Caleb's portion of the game is more of an adventure game, as you uncover all sorts of information pertaining to this research as you try and take your leave from the facility. Madeleine's portion of the game is where all of the puzzles come into play. Well, all five of them. Shockingly, none of them are even especially challenging, with obvious solutions telegraphed by the game. To be fair, they are actually kind of fun – especially one where the goal is to get all of the synapses of several artificial brains firing – but they never really push your mind to truly work. And simply put, there are not enough of them. For a puzzle game, we were really looking for more, er, puzzles.

Possibly the biggest problem with the game though is just how it looks. If you've seen footage of the PC version of The Assembly before, you'd know that it looks pretty good. Not incredible mind you, but still pretty good. This is not the case with the PSVR version. Some of the textures look nice here and there, and the character animations are impressively fluid, but overall the game looks like it's about two or three console generations behind. This game in particular feels like a much greater step backwards in visual quality than many of the other VR experiences that we've seen. In fact, the graphics are so poor at times, that it can cause some VR sickness.

It's actually really strange, because the sickness doesn't stem from motion.
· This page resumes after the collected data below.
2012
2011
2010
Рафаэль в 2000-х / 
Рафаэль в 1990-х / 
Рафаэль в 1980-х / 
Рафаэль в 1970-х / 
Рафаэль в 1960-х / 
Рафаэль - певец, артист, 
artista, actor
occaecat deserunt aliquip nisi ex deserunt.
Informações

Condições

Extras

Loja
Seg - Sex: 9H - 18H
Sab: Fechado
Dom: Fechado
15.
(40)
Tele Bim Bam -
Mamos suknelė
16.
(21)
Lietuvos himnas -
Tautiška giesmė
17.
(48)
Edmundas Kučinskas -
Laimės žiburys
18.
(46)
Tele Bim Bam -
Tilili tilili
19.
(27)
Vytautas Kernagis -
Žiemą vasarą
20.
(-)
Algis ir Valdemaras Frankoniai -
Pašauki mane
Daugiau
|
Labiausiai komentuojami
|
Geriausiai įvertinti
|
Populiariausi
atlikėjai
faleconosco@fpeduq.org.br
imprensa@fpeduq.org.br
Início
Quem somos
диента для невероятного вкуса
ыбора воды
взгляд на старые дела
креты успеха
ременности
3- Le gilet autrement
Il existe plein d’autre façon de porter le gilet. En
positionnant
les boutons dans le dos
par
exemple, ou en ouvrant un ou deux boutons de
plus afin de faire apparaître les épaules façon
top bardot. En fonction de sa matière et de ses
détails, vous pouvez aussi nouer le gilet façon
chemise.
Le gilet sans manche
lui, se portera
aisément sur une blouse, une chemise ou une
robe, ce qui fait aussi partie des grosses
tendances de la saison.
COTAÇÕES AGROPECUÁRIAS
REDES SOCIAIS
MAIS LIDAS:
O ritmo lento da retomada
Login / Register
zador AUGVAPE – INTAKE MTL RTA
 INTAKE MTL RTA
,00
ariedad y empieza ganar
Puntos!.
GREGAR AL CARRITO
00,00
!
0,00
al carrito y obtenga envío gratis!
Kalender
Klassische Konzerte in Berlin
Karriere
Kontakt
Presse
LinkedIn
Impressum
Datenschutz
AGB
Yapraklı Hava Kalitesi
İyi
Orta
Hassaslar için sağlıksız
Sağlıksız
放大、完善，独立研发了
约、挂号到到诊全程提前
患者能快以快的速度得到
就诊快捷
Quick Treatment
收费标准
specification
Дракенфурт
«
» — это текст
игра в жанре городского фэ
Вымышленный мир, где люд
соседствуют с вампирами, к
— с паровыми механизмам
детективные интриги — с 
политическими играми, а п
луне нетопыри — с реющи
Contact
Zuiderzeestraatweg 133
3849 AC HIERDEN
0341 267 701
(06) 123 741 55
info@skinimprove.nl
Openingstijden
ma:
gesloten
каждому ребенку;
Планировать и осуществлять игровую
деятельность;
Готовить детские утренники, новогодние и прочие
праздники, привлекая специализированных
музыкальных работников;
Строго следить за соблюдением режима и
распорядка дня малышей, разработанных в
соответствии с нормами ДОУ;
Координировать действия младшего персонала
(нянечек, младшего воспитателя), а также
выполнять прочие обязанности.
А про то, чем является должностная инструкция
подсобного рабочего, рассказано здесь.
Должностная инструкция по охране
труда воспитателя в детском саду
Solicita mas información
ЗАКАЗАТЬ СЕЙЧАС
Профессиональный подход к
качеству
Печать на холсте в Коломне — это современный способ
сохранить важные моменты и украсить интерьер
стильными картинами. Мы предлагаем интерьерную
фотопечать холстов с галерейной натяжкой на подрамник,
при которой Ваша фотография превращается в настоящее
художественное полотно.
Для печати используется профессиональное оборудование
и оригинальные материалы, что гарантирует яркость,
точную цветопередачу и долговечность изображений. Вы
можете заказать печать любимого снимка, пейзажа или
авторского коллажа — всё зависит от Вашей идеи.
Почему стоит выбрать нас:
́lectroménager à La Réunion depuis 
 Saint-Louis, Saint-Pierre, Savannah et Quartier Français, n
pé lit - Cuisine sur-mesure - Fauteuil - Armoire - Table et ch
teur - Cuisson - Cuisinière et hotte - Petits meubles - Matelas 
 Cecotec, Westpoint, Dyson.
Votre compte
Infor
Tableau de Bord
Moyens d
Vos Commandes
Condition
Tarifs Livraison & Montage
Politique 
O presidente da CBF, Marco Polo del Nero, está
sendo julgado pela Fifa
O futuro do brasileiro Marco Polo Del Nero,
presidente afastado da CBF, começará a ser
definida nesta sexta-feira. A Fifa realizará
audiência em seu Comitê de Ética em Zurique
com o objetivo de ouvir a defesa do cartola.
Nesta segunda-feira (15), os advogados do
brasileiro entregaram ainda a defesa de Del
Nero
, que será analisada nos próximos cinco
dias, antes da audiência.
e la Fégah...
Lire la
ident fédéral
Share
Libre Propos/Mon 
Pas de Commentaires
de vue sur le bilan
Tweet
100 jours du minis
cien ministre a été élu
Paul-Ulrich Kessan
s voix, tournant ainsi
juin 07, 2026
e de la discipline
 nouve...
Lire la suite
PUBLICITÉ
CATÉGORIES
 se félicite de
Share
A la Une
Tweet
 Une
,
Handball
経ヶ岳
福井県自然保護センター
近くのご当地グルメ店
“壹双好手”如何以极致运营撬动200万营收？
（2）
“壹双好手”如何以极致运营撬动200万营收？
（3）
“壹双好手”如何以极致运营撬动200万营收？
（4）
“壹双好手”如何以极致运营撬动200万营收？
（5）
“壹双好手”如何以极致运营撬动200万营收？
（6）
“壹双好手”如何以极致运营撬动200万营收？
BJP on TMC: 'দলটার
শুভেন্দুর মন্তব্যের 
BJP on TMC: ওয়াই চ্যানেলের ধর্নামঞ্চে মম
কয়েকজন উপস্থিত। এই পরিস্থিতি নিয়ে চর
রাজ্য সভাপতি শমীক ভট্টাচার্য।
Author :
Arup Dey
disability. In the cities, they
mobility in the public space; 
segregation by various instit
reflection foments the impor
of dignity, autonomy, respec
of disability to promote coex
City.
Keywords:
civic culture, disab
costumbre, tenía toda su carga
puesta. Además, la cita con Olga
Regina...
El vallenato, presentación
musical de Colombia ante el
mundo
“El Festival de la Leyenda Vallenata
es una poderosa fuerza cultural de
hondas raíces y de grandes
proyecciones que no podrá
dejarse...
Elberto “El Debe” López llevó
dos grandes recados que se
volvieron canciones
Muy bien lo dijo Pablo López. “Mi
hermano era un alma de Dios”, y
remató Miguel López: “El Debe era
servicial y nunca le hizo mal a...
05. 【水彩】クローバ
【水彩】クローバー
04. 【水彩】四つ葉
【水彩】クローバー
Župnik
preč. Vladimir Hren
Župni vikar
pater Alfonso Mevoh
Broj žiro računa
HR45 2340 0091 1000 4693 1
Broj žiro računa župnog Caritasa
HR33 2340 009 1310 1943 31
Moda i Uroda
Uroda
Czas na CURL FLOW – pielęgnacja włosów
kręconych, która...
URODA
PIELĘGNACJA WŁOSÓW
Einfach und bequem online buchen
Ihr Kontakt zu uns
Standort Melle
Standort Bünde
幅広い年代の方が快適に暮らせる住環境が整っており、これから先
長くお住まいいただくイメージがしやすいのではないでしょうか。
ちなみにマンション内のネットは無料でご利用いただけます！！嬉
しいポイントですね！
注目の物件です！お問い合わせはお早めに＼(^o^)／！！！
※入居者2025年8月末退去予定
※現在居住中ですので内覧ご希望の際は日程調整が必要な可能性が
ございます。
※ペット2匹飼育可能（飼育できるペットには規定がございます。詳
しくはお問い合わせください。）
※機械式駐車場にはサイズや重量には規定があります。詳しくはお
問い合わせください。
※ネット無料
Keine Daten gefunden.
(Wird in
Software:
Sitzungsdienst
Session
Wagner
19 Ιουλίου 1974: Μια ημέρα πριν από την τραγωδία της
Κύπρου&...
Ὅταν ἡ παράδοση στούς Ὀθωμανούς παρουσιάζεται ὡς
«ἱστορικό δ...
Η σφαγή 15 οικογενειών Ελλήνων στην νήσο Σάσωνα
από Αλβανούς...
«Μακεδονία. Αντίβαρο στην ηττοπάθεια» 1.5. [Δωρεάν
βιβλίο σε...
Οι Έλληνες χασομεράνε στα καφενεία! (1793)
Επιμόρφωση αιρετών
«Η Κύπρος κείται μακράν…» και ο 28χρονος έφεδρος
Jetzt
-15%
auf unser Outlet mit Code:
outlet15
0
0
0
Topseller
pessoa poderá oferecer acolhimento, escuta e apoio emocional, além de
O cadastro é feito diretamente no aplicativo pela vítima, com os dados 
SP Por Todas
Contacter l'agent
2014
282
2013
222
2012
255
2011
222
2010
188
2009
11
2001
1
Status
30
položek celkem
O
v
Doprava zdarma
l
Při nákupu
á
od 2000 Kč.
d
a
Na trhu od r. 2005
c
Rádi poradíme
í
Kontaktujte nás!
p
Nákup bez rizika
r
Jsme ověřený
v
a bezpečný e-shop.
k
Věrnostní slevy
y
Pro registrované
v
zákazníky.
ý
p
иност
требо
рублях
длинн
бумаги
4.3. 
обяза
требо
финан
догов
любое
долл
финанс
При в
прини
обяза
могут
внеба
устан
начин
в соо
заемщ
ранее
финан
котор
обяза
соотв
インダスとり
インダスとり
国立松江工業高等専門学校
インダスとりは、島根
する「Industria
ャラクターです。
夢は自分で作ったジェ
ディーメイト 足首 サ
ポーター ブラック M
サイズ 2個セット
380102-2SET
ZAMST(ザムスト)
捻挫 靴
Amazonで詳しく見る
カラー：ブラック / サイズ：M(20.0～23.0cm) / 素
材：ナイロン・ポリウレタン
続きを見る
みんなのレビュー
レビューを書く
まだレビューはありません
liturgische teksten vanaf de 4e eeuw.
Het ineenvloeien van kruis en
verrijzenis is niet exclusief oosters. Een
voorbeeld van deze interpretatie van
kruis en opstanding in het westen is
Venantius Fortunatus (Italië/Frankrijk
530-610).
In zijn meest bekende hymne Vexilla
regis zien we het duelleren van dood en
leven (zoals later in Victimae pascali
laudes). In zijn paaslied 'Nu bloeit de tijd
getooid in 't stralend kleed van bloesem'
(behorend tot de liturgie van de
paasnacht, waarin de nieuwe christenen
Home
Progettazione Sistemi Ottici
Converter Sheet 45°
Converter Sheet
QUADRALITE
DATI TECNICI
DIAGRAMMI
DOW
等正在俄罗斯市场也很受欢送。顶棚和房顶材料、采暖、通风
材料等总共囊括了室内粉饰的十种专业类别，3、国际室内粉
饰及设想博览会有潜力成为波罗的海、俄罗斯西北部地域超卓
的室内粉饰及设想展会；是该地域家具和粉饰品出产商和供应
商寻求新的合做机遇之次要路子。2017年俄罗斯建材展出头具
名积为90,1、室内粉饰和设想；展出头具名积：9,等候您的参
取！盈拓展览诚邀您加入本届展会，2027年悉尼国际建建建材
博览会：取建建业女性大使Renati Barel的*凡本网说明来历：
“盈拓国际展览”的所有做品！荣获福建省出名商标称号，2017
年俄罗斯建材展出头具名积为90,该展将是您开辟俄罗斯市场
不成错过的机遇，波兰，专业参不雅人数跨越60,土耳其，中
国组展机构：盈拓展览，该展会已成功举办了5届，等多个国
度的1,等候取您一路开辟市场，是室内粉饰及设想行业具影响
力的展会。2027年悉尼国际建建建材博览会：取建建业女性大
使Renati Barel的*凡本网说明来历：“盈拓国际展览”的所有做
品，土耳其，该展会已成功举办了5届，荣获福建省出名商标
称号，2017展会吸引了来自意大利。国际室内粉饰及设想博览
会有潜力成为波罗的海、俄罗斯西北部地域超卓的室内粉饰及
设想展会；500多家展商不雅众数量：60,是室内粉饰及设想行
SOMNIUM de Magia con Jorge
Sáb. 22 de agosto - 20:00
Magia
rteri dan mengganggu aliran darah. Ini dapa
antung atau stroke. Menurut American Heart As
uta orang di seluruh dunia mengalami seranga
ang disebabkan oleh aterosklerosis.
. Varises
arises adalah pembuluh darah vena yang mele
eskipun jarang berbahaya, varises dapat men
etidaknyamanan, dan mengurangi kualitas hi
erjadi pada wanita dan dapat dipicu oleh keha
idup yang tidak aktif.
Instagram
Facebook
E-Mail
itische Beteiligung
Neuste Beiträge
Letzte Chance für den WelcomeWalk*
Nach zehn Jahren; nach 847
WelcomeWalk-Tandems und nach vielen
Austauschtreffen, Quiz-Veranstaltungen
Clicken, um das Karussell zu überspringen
Instead, the act of merely looking at things just happened to induce nausea on occasion. There's a lot of text-based reading in this game, and considering how poor it looks, this caused us some real problems. Even with the game in sharp focus, text is a bit challenging to read, and it made it hard to play for long stretches of time.

PlayStation VR's tracking problems are on full display in this title, too, as we found screen jittering was rather frequent and head-tracking was problematic. We played at multiple times of day to see if natural light or any other characteristic had an impact, and the game was equally problematic in all times of day. Rebooting the PS4 entirely seemed to reduce the issue, however.

Conclusion

The Assembly isn't bad, but it's not good either. It's a puzzle game without enough puzzles, and a pretty forgettable plot. A massive downgrade from the PC version of the title, the visuals can induce headaches or nausea if played for too long, and this is made even worse by the fact that the game doesn't need to be in virtual reality to begin with. It's a title that's cynically riding on the coattails of VR novelty, and while that may make for smart business, it doesn't create a great experience.